1 Reply Latest reply on Jul 30, 2014 1:58 AM by dipak

    Downside of using image vs global memory?

    boxerab

      I  have a kernel that processes RGB images. Currently, I take each channel one by one, and run the same kernel on that channel

      The kernel input is a global memory buffer: data is moved in chunks from the global buffer into local memory for processing, then stored into another global buffer as output.

      I was thinking of refactoring this to store all three channels in an RGBA buffer, and operate on all three channels at the same time, using vector operations. I understand that images have better spatial caching.

      Is there any disadvantage to this refactor? I realize that I will have to reduce the number of pixels per chunk, because I will now have three times the amount of data.

      Thanks!

        • Re: Downside of using image vs global memory?
          dipak

          Hi,

          I think you are moving to right direction. OpenCL image objects are better option for operating on non-linear structures like 2D and 3D image, specially for spatial operations like convolution, filtering etc. Most of the GPUs have special hardware (e.g texture memory/cache] to handle the images and they provide extremely high-performance access to and filtering of texture images. But there are few limitations worth to know like:

          1) There is a limit to maximum size of 2D and 3D image object (can be queried using clGetDeviceInfo)

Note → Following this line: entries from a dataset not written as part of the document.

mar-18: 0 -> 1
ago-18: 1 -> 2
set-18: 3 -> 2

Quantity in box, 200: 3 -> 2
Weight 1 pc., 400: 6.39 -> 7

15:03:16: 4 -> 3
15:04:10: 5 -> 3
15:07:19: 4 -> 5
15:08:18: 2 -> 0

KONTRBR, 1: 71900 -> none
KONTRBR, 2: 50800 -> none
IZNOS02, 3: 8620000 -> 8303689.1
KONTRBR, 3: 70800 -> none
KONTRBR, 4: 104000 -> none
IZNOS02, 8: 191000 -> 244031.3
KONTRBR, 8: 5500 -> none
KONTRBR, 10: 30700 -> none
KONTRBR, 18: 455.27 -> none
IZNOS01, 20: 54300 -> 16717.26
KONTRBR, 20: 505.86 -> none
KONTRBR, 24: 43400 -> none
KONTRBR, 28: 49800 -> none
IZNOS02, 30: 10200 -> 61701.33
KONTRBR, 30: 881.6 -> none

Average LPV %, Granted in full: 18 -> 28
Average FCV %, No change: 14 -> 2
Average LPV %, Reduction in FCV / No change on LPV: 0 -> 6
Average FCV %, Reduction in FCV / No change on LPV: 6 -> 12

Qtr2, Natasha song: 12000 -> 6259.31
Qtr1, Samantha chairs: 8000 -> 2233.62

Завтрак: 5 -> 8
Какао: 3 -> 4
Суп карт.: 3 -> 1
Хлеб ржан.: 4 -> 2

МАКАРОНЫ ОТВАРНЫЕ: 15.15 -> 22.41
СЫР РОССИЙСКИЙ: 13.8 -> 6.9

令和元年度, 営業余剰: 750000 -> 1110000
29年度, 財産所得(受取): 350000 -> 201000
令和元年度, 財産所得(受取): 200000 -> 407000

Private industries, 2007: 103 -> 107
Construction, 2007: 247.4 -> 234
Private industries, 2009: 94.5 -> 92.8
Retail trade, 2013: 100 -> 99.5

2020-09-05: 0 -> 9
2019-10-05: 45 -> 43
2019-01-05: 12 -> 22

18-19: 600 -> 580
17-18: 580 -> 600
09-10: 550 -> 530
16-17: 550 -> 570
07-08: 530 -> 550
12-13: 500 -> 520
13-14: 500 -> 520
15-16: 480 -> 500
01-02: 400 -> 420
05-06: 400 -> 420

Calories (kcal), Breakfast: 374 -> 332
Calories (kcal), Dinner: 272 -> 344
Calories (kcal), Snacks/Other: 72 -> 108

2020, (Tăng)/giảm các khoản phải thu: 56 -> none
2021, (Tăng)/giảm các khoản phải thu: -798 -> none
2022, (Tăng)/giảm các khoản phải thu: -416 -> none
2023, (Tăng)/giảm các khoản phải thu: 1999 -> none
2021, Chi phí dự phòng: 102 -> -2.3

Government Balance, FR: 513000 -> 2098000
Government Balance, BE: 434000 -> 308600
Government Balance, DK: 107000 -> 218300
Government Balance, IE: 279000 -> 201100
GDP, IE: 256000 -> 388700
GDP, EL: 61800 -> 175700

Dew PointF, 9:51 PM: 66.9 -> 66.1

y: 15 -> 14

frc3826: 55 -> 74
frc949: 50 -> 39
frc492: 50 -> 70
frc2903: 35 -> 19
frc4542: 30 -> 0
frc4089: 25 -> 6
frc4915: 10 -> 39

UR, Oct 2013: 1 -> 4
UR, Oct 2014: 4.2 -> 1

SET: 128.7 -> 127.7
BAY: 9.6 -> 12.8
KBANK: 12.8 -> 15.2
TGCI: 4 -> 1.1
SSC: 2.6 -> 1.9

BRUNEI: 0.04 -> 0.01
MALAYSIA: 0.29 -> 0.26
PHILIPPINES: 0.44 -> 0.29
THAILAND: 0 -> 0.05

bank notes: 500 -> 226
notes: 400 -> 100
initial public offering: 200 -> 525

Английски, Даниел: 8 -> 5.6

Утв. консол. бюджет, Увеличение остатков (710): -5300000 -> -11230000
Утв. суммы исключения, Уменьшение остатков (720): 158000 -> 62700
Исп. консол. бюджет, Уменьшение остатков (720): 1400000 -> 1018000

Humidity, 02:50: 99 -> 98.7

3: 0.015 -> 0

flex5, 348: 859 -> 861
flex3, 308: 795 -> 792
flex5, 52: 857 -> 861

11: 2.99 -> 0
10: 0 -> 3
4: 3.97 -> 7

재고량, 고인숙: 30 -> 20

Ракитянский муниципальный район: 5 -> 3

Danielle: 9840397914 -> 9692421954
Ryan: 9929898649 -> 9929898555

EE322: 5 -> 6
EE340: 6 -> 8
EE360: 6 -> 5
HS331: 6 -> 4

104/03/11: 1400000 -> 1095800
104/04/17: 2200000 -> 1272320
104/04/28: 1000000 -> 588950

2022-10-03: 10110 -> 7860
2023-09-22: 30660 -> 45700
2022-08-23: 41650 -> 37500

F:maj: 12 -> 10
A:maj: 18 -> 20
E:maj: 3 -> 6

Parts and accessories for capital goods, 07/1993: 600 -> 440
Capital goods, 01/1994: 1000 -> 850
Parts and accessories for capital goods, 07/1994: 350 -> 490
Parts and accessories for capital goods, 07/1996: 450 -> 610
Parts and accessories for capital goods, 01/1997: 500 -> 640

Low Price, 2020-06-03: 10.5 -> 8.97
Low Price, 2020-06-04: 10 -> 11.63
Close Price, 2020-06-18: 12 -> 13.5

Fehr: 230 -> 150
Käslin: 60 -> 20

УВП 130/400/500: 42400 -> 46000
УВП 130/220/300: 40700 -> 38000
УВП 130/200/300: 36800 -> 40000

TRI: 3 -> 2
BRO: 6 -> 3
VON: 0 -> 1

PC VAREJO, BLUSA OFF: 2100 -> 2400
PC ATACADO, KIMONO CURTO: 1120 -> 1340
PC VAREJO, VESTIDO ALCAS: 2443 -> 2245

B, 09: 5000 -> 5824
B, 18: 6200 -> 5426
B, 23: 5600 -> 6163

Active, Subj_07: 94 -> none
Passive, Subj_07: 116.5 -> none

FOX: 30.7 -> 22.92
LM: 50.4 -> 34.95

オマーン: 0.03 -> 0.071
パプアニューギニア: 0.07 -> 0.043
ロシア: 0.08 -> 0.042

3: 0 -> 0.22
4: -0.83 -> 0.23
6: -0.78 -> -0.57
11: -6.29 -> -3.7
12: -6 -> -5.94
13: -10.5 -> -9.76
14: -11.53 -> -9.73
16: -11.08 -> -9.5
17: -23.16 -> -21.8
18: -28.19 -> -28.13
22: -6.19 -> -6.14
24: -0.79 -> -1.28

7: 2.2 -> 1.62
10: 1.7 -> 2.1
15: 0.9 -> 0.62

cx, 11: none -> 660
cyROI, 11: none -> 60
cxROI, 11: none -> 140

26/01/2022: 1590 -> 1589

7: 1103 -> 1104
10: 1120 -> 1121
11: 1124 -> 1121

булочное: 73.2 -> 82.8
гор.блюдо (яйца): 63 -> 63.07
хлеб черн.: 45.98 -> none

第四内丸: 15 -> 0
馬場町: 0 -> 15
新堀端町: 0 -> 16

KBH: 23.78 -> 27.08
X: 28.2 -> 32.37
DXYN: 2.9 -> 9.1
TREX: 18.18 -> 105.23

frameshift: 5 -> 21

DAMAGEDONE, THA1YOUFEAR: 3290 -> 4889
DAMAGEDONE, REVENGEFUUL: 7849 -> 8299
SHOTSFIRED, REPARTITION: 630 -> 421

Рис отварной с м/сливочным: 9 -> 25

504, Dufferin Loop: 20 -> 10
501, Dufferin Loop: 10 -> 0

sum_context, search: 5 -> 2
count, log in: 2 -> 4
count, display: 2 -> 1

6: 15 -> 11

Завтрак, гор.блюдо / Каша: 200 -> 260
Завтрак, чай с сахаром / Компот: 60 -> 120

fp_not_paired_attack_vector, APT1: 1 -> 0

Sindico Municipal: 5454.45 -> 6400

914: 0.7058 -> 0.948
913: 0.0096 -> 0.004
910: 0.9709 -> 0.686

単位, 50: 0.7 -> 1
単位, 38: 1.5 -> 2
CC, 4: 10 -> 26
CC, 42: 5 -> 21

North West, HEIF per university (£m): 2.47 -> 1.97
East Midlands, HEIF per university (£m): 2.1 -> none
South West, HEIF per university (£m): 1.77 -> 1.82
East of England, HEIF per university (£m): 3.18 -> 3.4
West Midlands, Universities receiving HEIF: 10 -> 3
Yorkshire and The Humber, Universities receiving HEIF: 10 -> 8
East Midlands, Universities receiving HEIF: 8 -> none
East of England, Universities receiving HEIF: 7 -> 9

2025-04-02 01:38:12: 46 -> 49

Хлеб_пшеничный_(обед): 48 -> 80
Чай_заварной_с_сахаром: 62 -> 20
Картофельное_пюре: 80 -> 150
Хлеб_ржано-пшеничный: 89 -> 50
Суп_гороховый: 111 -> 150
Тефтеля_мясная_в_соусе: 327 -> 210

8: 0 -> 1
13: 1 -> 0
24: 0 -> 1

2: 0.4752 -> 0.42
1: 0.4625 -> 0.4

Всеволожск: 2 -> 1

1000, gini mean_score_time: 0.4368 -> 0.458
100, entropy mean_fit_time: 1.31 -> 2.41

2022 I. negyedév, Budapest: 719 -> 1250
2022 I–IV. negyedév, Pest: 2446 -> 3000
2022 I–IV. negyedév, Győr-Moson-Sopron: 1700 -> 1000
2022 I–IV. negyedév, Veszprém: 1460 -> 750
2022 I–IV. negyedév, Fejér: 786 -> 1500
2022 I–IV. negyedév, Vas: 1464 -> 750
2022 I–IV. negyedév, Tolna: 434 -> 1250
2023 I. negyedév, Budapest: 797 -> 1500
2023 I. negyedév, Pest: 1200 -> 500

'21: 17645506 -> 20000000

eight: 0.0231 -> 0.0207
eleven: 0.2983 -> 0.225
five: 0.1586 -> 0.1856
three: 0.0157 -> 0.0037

          2) Same image object cannot be read and written in same kernel (this restriction will not be there in OpenCL 2.0)

          3) Image data can not be accessed directly using pointer, only accessible through built-in image read/write functions.

          4) As most of the OpenCL implementations prefer to store(internally) the image object as non-linear fashion, the copy and mapping of image object to linear memory such as buffer or linear host memory may have some performance impact.

          5) There is a limit of max. image objects that can be used as kernel arguments (for read and write) [this limit values are large enough for general applications].

           

          Regards,